I planned to make it a regular thing. I was reading Edith Nesbit to a collection of children and adults! I was in my happy place! In fact, despite the anxieties of pandemic and smoke, I was in a happy place at that time in my life. I had some teaching experience under my belt again. Until the early months of the pandemic, I had been writing history and helping with our family income again, and I was sure that once the tumult of distance learning settled I would reconnect with the World History Project and start again. I was, in the face of the world’s uncertainty, feeling more sure than I had in a long time that I was in the right place, building beautiful community with companions, and using my skills. And now the new world of Zoom would allow me to tell stories—fairy tales!—and feel connected to a wider range of people, helping them in their own isolation and confusion. I had plans!  

That night, we evacuated. The next morning, all those homes, that had held loved ones while I told a story of a sad dragon and a rebellious girl, burned. 

My books burned. I need to say this over and over again. My books burned. All but nine of my books burned. I threw one anthology of slightly subversive Victorian fairy tales into my evacuation bag that day, so I could read another one soon. So that book (title: Forbidden Journeys) did not burn. Neither did my maternal grandmother’s book of Irish fairy tales, nor my paternal grandmother’s copy of Keats. For this I am thankful. But so many books burned. Forty years’ worth of curated, beloved books burned. That tall bank of bookshelves, plus the piles by my bed, the ones in the hall, the low bookcase of picture books I had collected for the kids, all the books in their bedrooms, including the very first book I ever bought for Vinca: Rosemary Wells’s Mother Goose. And all the books in the small building we called The Caboose, my writing studio tucked into an oak grove at the edge of our broad grassy meadow: volumes of Emerson and his letters and biographies of his first wife, about whom I was writing a novel, a novel I’ve told hardly anyone about. Books about migration and empire and poems and borders and fierce women and words and the forest and the sea. All burned. 

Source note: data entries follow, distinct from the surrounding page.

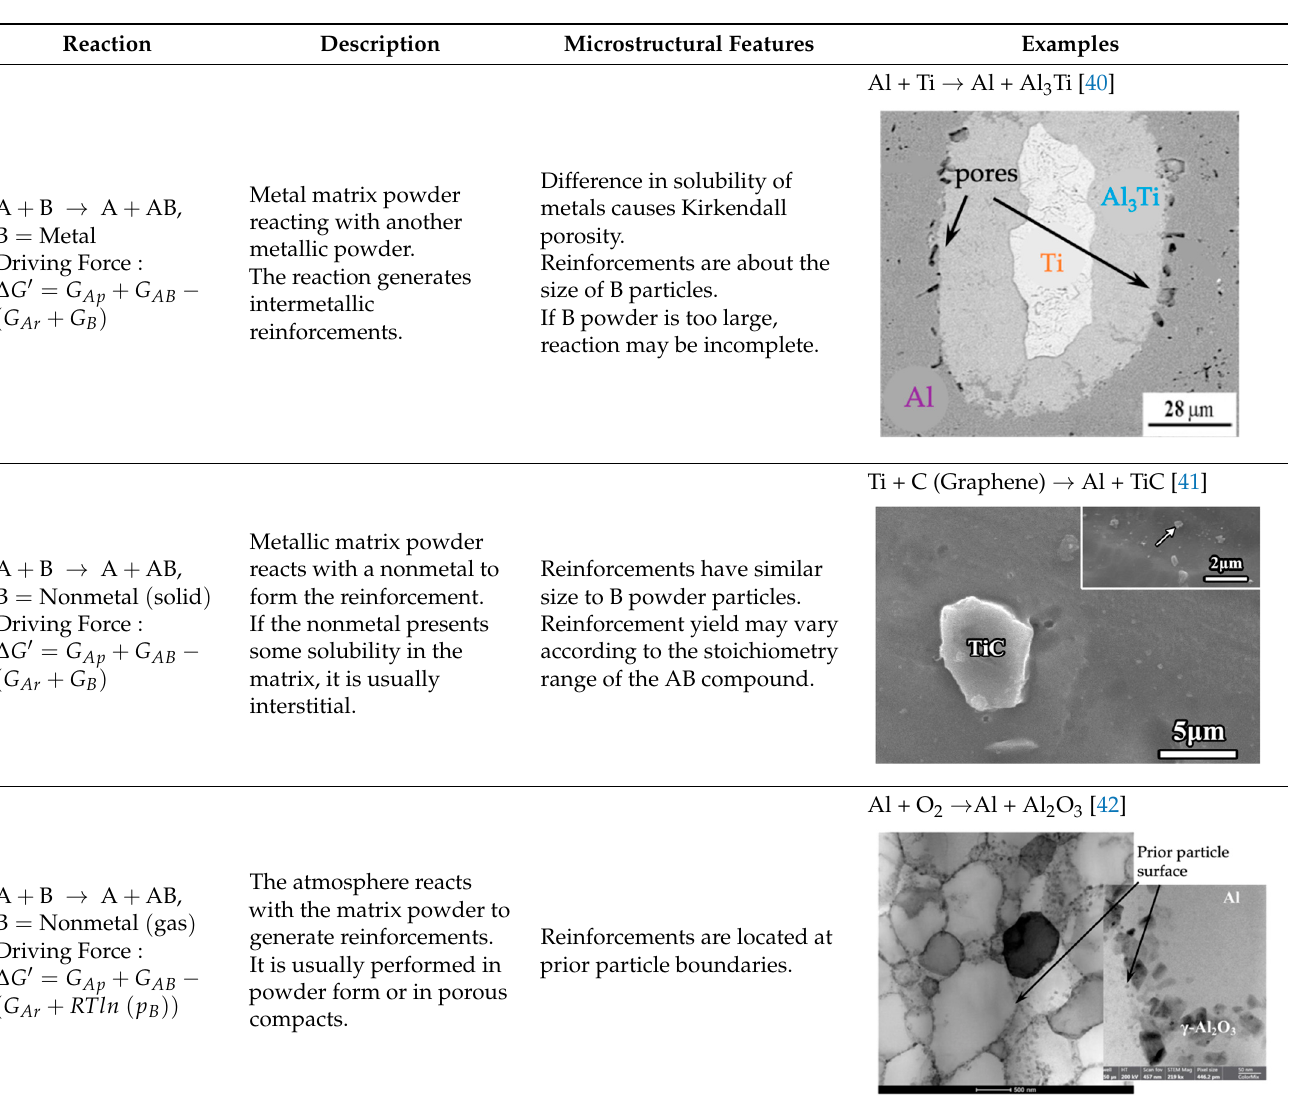
Table 1. Raw material possibilities for composites of type A + AB. Δ G is the Gibbs free energy change of the reaction, G is the Gibbs free energy of element i, and p B is the partial pressure of B in atm. R and P subscripts in the fourth column stand for reactant and product amounts of A, respectively. For the sake of simplicity, there is no mass balance in the reaction equations. Figures in the “examples” column are meant to illustrate microstructural features listed in the summary.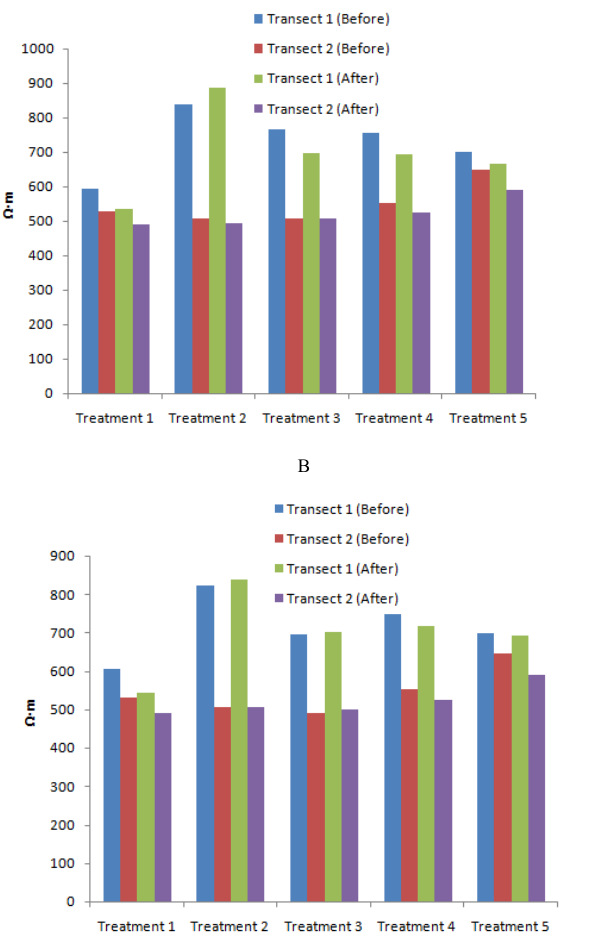
Figure 7: Electrical Resistivity means in the 2 transects and the 5 treatments, before and after operations, at 0.08 m (A) and 0.23 m (B) soil depths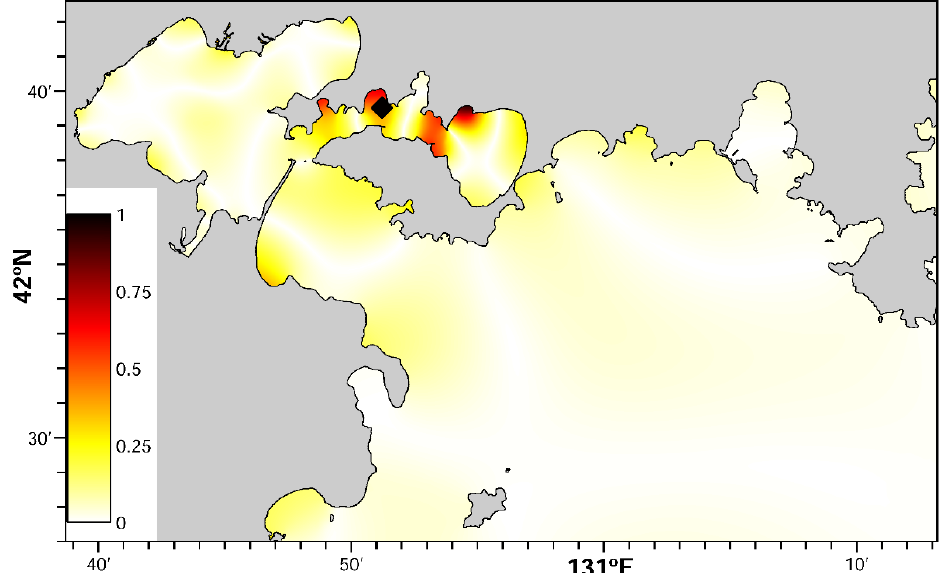
Figure 4. Distribution of oscillation amplitude with period of 18.165 min during the meridional wind. Diamond—point of oscillation measurements.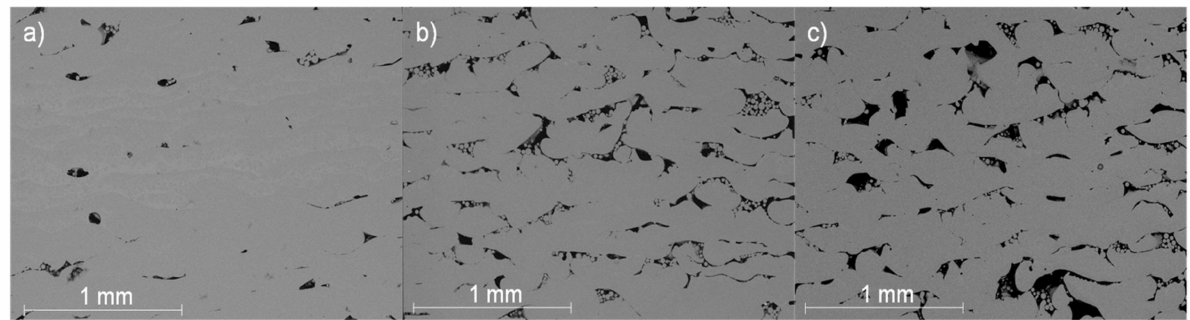
Figure 3. Optical images of the samples: ( a ) Ti-20 × 1; ( b ) Ti-33 × 1; ( c ) Ti-50 ×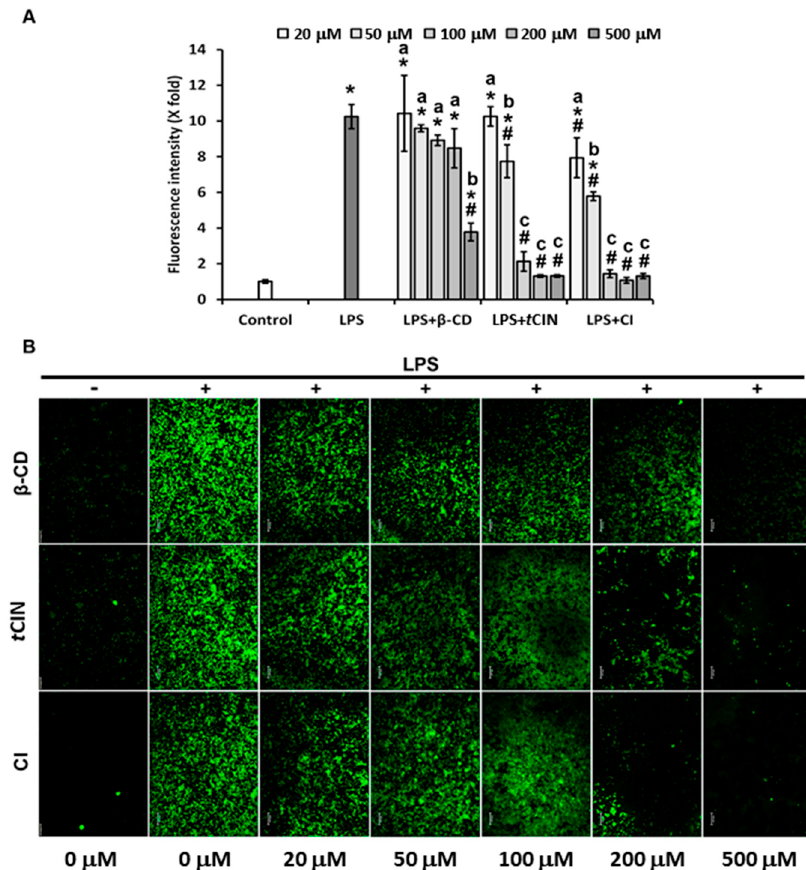
Figure 6. Inhibition of reactive oxygen species (ROS) production by the trans -cinnamaldehyde ( t CIN) and β -cyclodextrin ( β -CD) inclusion complexes (CIs). RAW 264.7 macrophages were seeded in 96-well plates with black walls and transparent bottoms for 24 h, and then subjected to starvation for 18 h. Cells were treated with increasing concentrations of β -CD, t CIN, and CIs for 30 min, and then treated with LPS for 24 h. ROS levels were determined using H2DCFDA, according to the manufacturer’s protocol. ( A ) The fluorescence intensity was measured using a fluorescent microplate reader, and quantified as fold change compared to that of the control group; ( B ) Intensity was visualized using a fluorescence microscope at 100× magnification. The CIs were obtained by molecular inclusion at a 1:1 molar ratio of t CIN and β -CD. Data are the mean ± standard deviation (SD). * p < 0.05 versus the control, # p < 0.05 versus LPS. The different letters indicate p < 0.05 within the same treatment group. LPS, lipopolysaccharide; H2DCFDA, 2 ′ ,7 ′ -dichlorodihydrofluorescein diacetate.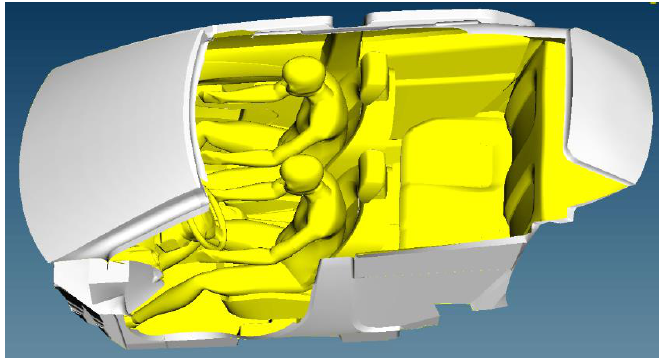
Figure 1. Geometric model of passenger compartment with driver and passenger.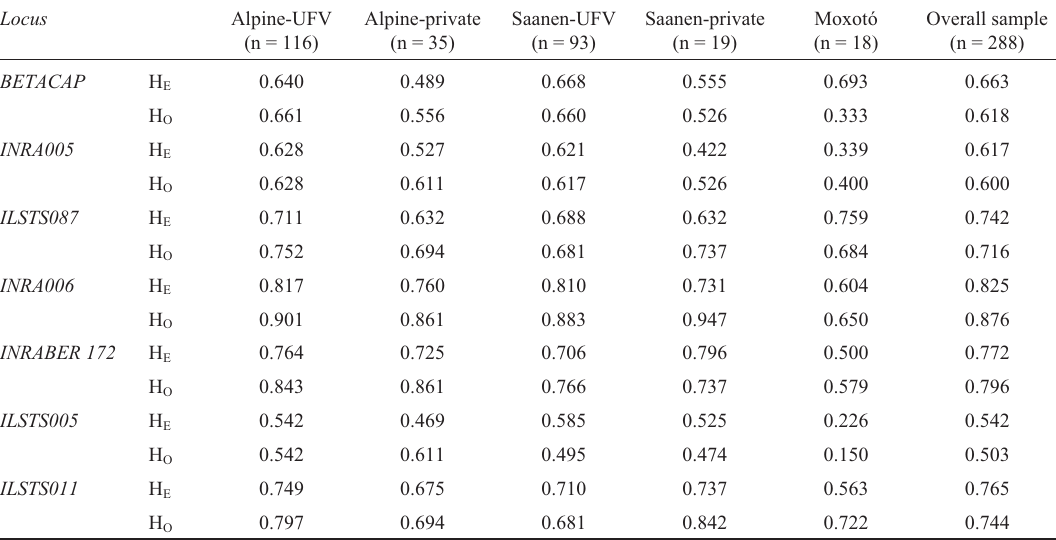
Table 2 - Effective sample size (n) and expected and observed heterozygosity (H E and H O ) at each locus for the populations and for the overall sample. Alleles undetected in a specific population are indicated by a dash (-). Locus Alpine-UFV (n =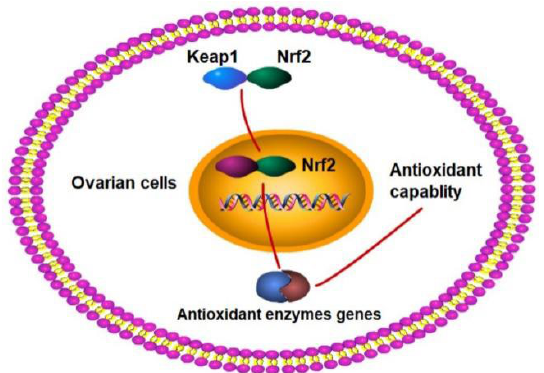
Figure 5. Proposed mechanism of arginine enhancing the ovarian antioxidant capacity during luteal phase in ewes. Nrf2, nuclear factor erythroid 2-related factor 2; Keap1, Kelch-like ECH-associated protein 1.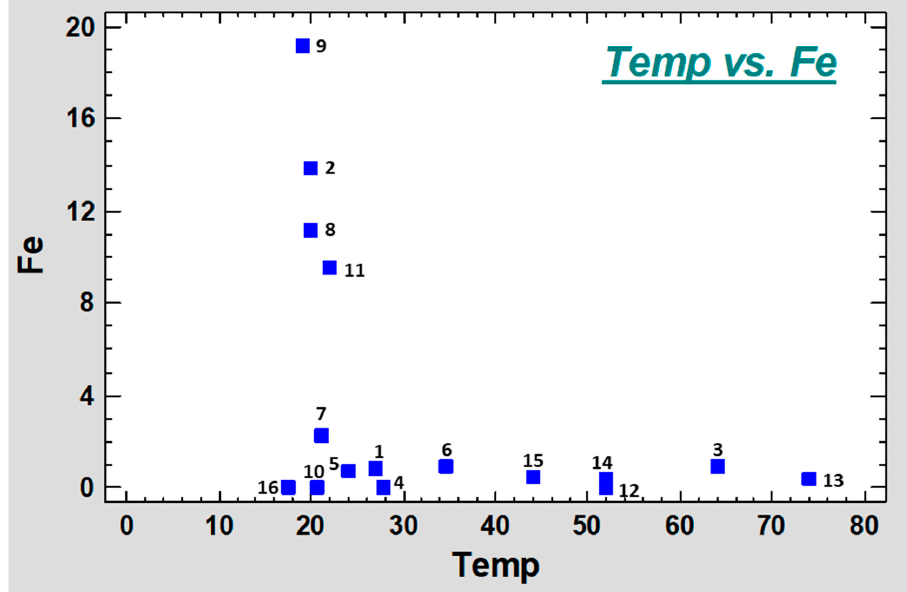
Figure 11. Relationship between temperature and Fe in the geothermal water samples of the Paipa region.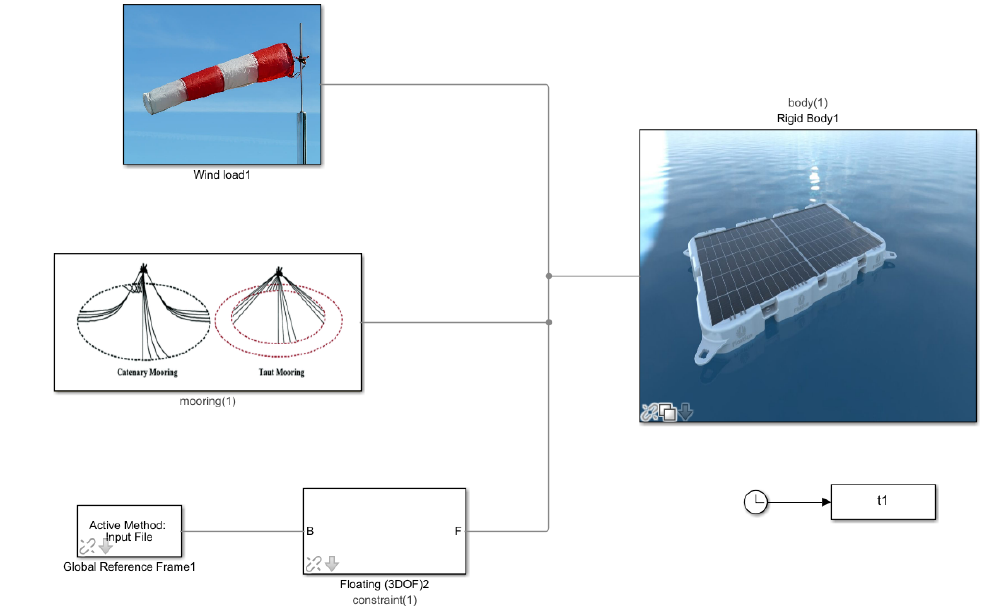
Figure 5. Numerical model of FPV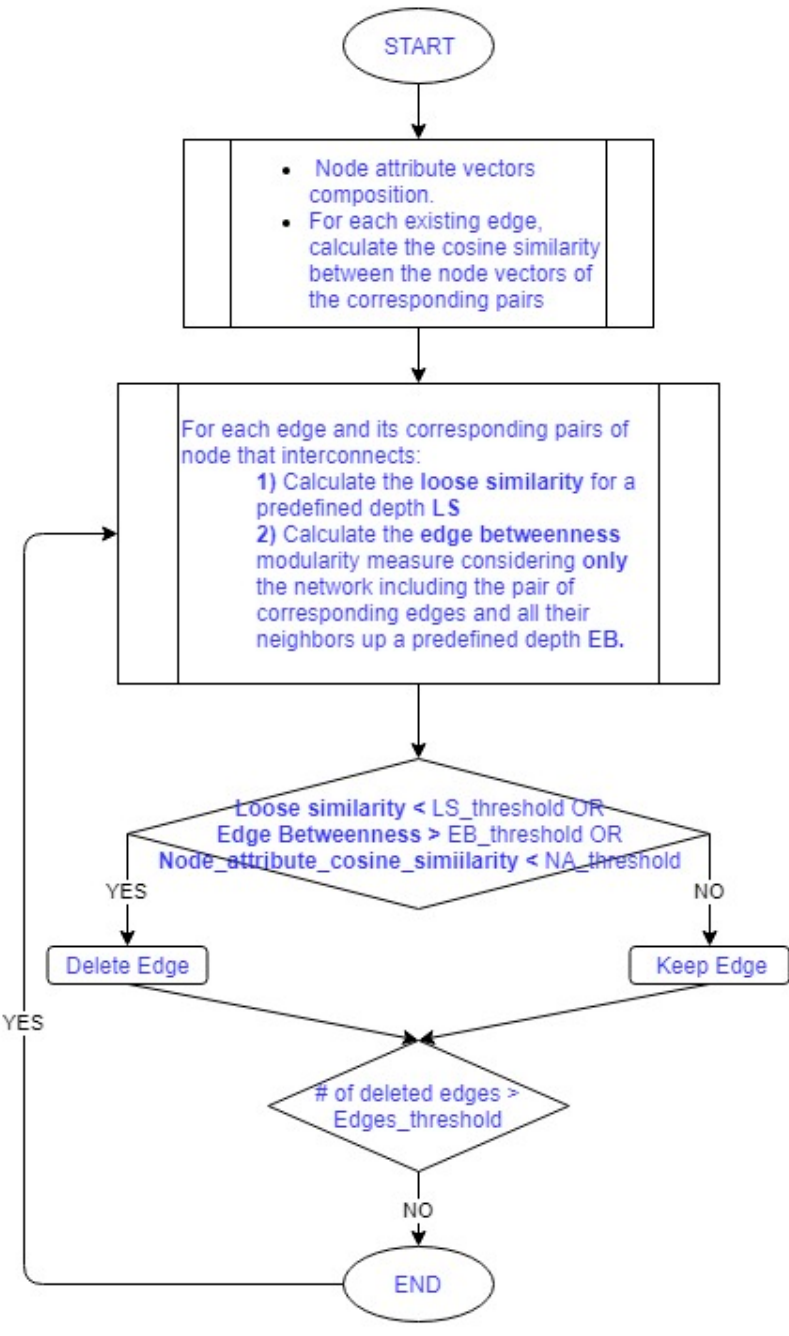
Figure 1. The proposed methodology flowchart.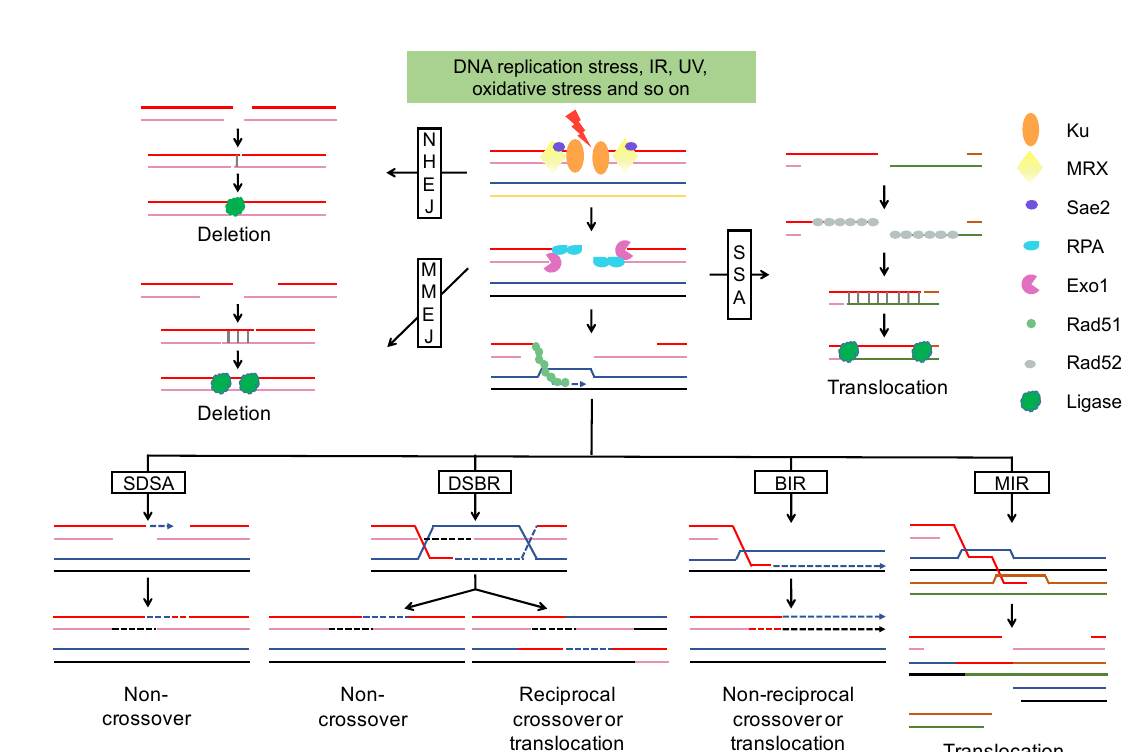
Figure 1. DSB end resection and repair pathway. After DSB formation, Ku binds to the DSBs and promotes the classic NHEJ pathway. NHEJ generally cause small deletions. The MRX-Sae2 complex initiates the resection and Exo1 extends the resection to expose longer 3 ′ ssDNA that is bound by RPA to prevent degradation. MMEJ and SSA are two alternative end-joining pathways, both of them can result in deletion or translocation. In the homologous recombination pathway, the 3 ′ ssDNA is coated with Rad51 and invades the homologous template to form a D-Loop. DNA synthesis is represented by an arrow and newly synthesized DNA by a broken line. Homologous recombination leads to multiple outcomes (non-crossover, crossover, gene conversion, and translocation) depending on what templates were used and in which way the D-Loop was processed. Abbreviations: NHEJ, Nonhomologous end joining; MRX, Mre11-Rad50-Xrs2 complex; RPA, replication protein A; MMEJ, microhomology-mediated end joining; SSA, single strand annealing; SDSA, synthesis-dependent strand annealing; DSBR, double-strand break repair; BIR, break-induced replication; MIR, multi-invasion-induced rearrangement.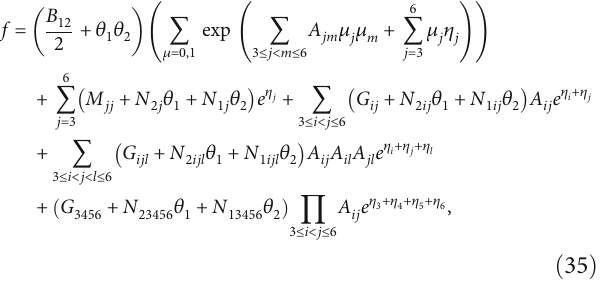
gate along the negative direction of the x -coordinate. They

I could not go back to the World History Project and ask them for work again. All of my history and reference books burned. As an unaffiliated scholar, I depended on those books. They were part of who I was in the world, the “I” whom I had nurtured and crafted, the “I” that I planned and hoped to still be. I told you I had plans! Those plans went up in smoke. 

This is what we mean when we say that when our homes burn, our identities burn too.  

It’s never “just a house.” It’s never “just things.” It’s never “You know, I think you’ll like your new house better. I think this was good for you.” 

In the months after the Glass Fire, I watched as another writer, a very well-known writer, began a fairy tale reading series over Zoom. It was painful and beautiful to see the range of her wonderstruck audience. I never attended. 

I am okay. We are okay. Yesterday an excavator broke ground on the site for our new home. It will be a beautiful home. We will host an open house there, next holiday season. We will watch sunsets from our covered porch and harvest greens and berries from the garden down the slope, towards the sheltering mountain. The trees along the ridge are still jagged and burnt, but many oaks are green. 

I have new books. Those nine seed books plus two years worth of books, collected and given. I have ideas, but I don’t really have plans. I have this: what is right in front of me. Floor plans and elevations and so many decisions to be made; children still reeling, but resilient; a marriage tested by so much change, and a community stretched thin by calamity. 

I also have roots that stretch into that mountainous place, and roots that go deeper and farther into my childhood place, my ancestors’ places. I have branches that are reaching but seemingly still in bud. Not blooming. Not drooping or ripening with the typical harvest of this season. My trunk is intact. I feel this. For this I am thankful. 

But two years later, it is still an uncertain time, an in-between time. This is the life we have been handed. Thank you for witnessing.

2 thoughts on “Once Upon a Time

  1. wow. Amy. You never cease to surprise and delight me in what you do, what you write, how you share who you are. I’m really happy you are doing what you are doing and this reading of the fairy tale to all ages is astounding.